Exercise goal:
Filter the listing below, copying every line in which the word "system" appears.
_ _ _
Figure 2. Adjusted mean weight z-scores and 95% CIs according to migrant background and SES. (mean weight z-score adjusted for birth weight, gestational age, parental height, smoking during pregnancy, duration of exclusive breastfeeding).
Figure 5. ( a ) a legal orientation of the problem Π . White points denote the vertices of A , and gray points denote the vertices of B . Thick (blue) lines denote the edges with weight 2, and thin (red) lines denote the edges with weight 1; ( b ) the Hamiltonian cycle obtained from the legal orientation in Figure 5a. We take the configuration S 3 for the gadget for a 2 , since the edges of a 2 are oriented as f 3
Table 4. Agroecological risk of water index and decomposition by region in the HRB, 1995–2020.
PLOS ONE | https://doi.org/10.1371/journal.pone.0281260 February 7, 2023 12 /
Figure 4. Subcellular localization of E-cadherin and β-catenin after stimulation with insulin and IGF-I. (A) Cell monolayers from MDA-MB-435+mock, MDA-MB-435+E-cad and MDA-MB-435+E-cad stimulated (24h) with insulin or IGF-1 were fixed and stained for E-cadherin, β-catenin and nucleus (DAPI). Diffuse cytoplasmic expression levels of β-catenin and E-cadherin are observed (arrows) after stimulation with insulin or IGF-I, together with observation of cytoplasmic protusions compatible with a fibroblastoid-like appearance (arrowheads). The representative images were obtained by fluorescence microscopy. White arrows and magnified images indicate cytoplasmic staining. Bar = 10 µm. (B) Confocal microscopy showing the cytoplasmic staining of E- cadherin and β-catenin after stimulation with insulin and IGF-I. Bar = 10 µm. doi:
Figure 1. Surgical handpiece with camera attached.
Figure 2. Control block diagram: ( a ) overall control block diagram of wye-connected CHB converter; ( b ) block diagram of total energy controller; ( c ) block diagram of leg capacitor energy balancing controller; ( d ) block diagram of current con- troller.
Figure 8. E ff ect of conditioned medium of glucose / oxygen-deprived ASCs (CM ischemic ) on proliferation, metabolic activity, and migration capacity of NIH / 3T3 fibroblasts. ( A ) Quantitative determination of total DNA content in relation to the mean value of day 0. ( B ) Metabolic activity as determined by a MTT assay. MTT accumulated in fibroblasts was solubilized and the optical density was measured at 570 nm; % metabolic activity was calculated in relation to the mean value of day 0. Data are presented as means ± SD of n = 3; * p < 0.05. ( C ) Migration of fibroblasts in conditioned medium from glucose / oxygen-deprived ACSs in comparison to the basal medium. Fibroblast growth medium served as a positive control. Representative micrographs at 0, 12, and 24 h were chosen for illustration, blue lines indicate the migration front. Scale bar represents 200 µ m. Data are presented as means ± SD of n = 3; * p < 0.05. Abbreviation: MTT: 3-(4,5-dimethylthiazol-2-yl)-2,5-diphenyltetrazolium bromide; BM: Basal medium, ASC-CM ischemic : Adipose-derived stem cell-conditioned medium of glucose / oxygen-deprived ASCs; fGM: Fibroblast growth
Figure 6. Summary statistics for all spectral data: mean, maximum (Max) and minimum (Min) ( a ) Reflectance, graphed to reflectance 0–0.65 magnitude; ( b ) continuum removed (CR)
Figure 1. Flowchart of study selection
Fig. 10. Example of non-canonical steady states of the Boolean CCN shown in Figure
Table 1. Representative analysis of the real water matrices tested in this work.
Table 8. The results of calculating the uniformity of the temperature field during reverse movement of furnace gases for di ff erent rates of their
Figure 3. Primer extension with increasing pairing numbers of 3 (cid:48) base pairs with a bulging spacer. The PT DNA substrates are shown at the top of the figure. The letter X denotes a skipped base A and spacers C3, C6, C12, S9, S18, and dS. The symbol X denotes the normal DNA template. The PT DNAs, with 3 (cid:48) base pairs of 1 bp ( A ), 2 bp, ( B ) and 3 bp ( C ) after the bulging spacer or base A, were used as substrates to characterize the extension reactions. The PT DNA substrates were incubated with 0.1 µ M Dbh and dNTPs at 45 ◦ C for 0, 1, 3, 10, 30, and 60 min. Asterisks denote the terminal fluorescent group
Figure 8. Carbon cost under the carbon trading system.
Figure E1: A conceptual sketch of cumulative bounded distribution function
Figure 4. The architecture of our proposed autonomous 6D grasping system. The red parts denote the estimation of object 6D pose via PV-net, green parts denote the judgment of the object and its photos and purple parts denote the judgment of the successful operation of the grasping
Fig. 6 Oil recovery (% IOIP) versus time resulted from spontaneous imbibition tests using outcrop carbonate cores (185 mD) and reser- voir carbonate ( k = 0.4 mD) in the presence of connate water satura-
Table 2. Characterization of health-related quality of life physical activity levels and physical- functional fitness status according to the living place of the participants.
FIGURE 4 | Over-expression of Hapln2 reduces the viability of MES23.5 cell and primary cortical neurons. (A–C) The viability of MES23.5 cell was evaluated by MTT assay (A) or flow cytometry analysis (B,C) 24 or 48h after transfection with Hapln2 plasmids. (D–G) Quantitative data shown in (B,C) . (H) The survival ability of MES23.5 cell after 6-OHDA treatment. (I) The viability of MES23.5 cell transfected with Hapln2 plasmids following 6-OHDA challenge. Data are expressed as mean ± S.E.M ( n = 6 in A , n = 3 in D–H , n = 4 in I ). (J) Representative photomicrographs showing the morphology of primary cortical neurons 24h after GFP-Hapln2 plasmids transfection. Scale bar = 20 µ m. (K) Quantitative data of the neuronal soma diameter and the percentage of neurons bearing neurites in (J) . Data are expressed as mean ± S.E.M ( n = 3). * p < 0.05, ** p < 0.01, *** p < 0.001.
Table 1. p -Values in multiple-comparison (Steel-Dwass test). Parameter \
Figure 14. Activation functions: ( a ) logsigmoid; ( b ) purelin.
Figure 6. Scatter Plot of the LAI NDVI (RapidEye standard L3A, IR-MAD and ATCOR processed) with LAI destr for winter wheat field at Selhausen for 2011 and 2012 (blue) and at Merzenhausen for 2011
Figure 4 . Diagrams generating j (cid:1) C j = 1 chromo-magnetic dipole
_ _ _
Written reply:
Figure 8. Carbon cost under the carbon trading system.
Figure 4. The architecture of our proposed autonomous 6D grasping system. The red parts denote the estimation of object 6D pose via PV-net, green parts denote the judgment of the object and its photos and purple parts denote the judgment of the successful operation of the grasping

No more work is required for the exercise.